Data drawn from a collection:
- - - - -

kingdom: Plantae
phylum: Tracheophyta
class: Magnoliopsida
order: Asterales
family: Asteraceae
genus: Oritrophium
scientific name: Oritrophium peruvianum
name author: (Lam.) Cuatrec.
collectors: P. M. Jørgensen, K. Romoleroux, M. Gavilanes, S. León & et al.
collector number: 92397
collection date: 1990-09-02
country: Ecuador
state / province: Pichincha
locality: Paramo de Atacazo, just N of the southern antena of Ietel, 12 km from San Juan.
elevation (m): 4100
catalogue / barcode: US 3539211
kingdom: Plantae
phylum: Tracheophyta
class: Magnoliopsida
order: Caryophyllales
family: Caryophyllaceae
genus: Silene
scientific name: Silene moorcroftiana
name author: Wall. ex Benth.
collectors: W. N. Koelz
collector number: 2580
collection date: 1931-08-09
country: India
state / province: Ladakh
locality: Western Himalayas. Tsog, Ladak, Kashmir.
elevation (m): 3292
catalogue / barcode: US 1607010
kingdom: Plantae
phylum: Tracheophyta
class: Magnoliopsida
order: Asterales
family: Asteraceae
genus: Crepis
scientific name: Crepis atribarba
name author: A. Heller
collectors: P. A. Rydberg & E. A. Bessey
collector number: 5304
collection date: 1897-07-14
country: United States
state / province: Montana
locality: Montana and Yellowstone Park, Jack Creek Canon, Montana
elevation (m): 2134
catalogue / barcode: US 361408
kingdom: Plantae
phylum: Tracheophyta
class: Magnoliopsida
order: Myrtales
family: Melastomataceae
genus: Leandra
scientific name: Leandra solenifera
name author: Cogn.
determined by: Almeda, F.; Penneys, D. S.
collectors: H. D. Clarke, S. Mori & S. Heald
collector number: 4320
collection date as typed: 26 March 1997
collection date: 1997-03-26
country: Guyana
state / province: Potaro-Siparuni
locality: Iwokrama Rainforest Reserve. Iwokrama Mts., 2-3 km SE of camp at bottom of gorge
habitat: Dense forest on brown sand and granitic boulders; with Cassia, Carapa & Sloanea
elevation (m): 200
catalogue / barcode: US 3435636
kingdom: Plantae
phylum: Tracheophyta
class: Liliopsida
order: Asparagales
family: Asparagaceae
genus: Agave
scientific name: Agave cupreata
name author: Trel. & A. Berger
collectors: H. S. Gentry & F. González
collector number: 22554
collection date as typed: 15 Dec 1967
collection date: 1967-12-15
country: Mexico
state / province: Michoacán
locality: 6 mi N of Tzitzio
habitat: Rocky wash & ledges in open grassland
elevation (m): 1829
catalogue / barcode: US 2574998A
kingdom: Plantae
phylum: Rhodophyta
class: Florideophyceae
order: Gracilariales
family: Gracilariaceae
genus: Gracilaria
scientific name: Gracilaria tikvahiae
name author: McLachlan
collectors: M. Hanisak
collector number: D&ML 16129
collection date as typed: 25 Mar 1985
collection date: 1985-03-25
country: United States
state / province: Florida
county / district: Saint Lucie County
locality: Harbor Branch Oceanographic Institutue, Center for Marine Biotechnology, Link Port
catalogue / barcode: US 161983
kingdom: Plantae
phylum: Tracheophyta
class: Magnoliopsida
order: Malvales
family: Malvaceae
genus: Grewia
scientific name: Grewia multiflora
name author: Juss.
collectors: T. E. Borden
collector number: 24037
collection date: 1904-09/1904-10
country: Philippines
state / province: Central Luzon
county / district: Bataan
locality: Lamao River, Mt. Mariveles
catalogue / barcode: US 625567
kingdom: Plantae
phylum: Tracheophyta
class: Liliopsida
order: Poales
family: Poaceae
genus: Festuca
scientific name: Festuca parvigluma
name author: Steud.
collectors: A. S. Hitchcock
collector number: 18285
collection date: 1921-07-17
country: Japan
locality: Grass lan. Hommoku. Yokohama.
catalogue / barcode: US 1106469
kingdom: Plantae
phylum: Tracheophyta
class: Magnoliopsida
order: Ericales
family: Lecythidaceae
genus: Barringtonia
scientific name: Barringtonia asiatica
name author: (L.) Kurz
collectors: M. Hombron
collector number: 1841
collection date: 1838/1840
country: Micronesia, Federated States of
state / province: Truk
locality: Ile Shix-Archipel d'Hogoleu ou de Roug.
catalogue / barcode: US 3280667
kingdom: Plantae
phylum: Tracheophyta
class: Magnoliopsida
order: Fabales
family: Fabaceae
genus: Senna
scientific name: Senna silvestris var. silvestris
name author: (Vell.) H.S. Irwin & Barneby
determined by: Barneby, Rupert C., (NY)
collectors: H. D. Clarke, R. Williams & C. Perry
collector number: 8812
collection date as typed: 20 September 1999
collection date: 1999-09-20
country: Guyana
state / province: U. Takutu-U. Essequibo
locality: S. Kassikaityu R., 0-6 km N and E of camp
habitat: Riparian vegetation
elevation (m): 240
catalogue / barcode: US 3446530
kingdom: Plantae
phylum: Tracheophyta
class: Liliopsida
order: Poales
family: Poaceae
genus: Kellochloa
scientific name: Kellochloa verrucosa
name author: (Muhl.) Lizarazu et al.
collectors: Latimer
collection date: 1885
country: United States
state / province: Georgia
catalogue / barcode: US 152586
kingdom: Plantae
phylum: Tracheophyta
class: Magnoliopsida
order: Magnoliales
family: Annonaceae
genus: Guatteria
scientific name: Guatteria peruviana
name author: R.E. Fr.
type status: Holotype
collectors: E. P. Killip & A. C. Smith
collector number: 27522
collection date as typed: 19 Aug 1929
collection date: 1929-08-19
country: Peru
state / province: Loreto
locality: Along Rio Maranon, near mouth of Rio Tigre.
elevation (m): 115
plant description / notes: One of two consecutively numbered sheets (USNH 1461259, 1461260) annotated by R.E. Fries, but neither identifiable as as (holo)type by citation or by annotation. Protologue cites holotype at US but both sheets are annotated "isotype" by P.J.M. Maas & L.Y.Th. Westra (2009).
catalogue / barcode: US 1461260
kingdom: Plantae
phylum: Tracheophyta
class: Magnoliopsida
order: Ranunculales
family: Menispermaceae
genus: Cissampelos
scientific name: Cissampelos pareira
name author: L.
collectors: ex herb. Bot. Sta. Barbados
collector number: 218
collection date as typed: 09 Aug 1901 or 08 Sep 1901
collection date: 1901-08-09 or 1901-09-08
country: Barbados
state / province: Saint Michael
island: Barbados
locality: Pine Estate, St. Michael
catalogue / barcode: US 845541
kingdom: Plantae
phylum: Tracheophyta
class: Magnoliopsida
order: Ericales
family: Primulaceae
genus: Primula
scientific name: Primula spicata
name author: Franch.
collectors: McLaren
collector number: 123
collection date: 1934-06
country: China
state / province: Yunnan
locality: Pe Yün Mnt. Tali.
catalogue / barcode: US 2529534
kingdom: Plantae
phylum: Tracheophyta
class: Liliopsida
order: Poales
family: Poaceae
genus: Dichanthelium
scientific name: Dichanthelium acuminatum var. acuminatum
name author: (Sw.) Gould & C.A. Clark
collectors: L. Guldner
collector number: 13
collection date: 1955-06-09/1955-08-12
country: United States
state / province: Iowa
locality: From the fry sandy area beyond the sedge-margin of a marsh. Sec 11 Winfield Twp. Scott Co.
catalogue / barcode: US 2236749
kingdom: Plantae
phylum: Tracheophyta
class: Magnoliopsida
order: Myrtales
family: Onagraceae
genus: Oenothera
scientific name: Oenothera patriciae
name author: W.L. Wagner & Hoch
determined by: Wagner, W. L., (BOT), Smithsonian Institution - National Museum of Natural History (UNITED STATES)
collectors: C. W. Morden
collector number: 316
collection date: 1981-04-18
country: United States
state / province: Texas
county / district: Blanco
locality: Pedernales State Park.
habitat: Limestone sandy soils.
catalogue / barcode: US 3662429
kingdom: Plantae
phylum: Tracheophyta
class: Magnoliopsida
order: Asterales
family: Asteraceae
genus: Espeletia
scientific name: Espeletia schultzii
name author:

- - - - -

Find every line of the records above that contains the word "district", matching case exactly, and copy each of those lines.

# THE ANSWER
county / district: Saint Lucie County
county / district: Bataan
county / district: Blanco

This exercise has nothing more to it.